Activity
Each line in the entries below that contains the word "labels" counts once. Report how many there are and nothing more.

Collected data
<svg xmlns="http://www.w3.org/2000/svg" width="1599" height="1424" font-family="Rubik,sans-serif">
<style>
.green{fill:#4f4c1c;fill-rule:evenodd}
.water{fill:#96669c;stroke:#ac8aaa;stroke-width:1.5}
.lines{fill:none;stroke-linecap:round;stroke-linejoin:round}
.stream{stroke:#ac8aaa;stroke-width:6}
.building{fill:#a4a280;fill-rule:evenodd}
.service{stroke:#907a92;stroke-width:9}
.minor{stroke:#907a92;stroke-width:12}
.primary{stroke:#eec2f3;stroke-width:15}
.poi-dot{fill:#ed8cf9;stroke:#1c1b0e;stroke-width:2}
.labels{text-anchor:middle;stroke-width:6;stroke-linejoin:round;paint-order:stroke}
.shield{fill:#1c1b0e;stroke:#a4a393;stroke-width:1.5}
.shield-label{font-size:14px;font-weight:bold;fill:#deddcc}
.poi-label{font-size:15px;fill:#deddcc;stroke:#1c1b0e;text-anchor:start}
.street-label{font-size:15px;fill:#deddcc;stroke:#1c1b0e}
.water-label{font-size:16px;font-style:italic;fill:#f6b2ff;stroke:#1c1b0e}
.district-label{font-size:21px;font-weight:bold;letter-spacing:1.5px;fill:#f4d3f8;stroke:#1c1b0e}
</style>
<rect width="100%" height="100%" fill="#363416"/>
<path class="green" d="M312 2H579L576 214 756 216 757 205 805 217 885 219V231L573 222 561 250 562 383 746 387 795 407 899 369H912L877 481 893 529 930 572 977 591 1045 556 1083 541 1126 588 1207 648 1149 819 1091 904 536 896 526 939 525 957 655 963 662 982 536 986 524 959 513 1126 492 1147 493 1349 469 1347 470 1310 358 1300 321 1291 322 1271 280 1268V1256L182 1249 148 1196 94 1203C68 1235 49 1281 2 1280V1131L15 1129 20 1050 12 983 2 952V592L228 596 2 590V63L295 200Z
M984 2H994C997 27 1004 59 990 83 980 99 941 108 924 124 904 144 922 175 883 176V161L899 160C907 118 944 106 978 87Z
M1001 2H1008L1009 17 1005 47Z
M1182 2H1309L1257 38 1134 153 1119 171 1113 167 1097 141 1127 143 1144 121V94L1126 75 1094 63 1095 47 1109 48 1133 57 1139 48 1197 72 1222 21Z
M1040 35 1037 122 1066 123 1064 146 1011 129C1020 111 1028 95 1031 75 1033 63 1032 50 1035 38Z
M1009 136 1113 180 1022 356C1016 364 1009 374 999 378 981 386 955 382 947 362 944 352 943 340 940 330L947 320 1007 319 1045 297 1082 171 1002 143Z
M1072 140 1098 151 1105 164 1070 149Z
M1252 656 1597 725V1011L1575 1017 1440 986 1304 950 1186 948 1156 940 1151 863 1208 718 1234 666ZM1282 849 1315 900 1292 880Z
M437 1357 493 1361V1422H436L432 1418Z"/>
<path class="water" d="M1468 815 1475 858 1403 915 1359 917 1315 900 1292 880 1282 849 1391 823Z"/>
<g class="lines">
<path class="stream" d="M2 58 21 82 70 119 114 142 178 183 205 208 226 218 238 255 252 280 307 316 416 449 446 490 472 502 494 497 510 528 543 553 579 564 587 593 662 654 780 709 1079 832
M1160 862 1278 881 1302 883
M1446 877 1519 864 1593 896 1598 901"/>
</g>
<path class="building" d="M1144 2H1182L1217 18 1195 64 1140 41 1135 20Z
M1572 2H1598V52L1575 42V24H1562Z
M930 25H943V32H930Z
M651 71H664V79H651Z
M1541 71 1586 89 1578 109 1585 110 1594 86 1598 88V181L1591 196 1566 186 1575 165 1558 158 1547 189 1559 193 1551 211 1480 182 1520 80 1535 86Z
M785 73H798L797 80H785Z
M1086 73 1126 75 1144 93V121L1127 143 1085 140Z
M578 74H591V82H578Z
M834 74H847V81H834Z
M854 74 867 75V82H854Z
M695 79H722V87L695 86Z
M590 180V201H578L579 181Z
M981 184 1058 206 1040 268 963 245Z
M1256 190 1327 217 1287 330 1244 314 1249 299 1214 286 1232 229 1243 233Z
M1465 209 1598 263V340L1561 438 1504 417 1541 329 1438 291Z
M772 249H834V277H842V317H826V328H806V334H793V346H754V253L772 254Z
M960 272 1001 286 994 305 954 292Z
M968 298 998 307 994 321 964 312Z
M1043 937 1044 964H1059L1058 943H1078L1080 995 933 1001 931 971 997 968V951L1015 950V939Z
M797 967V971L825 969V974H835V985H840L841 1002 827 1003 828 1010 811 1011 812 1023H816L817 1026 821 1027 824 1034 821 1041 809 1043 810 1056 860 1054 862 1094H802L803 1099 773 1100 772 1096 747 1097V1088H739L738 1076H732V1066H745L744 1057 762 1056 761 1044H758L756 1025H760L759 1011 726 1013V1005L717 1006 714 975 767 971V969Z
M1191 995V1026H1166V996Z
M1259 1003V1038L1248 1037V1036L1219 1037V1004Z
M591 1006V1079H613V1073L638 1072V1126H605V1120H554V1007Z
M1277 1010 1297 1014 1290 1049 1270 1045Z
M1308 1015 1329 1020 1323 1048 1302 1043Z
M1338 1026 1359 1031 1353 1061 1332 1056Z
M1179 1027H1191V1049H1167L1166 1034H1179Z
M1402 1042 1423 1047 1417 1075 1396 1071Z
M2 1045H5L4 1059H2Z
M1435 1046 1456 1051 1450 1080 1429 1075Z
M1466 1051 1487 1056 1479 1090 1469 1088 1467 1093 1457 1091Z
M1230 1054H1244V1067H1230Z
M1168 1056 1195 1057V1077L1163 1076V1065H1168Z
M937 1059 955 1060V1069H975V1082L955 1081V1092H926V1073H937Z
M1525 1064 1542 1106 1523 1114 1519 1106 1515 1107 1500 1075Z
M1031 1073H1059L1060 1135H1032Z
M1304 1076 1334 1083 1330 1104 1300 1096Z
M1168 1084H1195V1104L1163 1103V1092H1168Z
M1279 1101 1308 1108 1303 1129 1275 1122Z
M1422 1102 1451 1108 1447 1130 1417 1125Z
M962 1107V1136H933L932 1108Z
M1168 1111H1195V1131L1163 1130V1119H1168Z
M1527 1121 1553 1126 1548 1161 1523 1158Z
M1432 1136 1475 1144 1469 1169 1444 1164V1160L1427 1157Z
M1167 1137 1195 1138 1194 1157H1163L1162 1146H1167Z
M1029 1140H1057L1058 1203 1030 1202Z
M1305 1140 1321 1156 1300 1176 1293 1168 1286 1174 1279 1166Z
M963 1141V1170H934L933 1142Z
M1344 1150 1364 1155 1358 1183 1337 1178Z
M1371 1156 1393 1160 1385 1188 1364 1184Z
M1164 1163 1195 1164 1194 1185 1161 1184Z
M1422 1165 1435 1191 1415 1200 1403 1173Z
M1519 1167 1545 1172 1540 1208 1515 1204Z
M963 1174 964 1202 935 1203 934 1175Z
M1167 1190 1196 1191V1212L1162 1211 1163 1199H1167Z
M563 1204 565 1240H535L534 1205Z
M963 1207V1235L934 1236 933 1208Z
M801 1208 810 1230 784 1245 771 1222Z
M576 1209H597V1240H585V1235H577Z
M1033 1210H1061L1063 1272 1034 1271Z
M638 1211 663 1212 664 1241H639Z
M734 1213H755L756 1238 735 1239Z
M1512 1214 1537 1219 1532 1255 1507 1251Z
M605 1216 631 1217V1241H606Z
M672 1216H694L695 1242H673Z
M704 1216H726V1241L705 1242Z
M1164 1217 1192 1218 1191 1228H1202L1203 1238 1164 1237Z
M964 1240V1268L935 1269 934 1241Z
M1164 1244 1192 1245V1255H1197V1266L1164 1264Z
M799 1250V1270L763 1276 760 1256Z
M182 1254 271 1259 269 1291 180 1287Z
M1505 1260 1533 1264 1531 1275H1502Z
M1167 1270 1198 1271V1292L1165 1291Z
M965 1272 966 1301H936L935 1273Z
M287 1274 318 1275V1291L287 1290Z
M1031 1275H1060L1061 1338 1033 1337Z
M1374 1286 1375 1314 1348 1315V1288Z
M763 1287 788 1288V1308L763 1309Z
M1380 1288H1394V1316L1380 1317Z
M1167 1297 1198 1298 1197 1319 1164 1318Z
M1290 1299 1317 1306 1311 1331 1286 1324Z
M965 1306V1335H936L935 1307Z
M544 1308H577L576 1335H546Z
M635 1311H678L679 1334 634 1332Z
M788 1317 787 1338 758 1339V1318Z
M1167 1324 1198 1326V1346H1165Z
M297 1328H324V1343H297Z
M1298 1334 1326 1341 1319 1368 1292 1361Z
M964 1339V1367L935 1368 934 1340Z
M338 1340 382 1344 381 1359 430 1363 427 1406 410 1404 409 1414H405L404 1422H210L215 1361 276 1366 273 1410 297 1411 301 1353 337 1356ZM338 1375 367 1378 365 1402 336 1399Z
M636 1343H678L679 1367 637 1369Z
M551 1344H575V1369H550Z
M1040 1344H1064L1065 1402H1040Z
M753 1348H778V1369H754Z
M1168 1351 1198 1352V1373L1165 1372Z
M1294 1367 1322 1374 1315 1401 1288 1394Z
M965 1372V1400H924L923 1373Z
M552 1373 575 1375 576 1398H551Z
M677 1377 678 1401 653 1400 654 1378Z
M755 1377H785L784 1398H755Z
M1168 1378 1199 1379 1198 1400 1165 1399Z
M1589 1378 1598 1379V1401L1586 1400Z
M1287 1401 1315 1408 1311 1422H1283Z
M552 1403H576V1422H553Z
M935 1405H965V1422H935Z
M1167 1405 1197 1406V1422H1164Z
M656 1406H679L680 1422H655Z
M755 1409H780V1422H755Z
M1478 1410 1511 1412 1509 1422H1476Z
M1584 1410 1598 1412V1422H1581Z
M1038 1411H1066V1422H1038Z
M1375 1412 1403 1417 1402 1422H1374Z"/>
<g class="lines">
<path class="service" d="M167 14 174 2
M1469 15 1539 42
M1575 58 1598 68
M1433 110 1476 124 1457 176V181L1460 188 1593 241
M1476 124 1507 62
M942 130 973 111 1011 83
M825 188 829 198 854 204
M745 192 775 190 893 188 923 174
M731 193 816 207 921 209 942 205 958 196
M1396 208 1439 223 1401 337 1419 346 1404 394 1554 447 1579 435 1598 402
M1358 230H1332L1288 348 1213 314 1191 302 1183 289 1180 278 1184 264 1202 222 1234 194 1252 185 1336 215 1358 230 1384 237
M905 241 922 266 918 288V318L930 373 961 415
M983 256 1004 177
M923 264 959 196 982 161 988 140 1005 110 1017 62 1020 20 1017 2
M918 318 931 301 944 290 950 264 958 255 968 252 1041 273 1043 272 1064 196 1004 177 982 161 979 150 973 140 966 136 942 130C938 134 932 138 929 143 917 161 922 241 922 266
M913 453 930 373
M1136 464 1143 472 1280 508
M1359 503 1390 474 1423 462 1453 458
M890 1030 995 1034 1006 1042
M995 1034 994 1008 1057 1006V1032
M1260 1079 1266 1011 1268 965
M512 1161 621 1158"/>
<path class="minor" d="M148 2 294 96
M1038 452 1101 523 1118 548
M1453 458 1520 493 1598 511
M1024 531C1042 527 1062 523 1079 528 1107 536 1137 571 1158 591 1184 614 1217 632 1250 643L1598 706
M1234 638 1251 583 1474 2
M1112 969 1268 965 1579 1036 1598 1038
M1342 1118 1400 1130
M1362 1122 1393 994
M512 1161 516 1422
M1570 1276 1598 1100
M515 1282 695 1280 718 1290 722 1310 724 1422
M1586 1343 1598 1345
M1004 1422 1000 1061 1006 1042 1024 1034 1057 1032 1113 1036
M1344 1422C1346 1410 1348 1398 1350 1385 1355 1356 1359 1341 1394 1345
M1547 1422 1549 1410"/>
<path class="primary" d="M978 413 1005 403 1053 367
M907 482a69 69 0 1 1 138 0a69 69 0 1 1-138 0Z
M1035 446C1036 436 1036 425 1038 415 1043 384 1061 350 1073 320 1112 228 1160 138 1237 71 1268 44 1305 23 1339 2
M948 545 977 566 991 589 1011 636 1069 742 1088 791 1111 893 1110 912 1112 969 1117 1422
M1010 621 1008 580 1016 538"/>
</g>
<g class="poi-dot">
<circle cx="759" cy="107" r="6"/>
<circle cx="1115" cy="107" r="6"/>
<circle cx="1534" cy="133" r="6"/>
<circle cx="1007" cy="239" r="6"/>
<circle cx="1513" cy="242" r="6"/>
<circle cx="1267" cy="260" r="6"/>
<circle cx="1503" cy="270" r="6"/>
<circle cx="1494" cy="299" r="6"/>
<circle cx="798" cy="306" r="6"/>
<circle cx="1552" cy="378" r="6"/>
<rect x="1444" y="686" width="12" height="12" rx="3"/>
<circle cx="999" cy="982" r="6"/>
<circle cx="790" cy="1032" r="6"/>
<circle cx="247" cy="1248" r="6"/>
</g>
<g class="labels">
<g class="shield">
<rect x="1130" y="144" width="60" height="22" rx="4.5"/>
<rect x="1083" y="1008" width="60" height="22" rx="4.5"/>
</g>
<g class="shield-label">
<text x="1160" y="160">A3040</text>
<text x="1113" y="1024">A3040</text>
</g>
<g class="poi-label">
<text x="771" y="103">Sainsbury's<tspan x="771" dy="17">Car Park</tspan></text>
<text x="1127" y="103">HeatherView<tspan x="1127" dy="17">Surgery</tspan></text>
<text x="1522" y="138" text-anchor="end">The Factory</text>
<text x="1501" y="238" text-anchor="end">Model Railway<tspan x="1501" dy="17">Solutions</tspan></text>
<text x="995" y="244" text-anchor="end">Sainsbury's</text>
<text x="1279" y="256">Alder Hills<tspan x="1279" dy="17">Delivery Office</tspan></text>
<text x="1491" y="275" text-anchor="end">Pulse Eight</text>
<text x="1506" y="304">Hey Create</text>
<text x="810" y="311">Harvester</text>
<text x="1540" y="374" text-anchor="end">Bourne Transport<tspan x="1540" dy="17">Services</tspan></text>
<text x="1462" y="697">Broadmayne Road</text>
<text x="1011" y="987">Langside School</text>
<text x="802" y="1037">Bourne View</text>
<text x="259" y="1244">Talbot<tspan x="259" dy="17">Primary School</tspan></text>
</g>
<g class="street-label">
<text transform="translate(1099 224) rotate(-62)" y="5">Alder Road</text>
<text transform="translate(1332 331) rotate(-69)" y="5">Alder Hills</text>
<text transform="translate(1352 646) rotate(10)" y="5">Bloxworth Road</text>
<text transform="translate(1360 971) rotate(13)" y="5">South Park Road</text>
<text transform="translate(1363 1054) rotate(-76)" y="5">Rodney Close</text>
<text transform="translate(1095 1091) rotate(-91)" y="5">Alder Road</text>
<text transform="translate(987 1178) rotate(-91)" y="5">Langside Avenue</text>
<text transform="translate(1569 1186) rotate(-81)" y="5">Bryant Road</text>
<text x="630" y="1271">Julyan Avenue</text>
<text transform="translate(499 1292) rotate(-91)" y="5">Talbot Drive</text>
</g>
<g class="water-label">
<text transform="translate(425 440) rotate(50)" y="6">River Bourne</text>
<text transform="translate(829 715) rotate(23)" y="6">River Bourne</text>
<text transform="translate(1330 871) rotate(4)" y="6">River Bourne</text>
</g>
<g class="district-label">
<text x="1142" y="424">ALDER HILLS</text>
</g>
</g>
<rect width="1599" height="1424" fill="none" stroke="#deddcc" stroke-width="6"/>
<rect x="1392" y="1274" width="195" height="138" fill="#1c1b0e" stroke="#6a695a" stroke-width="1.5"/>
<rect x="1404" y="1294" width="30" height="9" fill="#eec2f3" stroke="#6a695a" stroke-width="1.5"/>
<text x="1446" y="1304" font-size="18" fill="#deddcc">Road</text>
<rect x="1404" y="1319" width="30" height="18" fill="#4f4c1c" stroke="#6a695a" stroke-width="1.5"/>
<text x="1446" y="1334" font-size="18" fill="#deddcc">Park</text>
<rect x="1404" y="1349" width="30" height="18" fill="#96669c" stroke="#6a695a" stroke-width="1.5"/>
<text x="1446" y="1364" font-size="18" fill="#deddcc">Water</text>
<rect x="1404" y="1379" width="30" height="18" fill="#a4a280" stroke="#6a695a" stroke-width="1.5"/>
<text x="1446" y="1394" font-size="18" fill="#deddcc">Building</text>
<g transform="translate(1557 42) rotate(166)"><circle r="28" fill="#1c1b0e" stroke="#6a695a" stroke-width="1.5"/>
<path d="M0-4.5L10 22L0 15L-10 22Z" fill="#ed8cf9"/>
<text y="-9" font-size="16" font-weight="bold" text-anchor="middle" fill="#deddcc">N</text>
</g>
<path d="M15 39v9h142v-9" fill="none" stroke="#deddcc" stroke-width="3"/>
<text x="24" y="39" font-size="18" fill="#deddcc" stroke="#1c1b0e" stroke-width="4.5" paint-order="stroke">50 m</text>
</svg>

Your response
2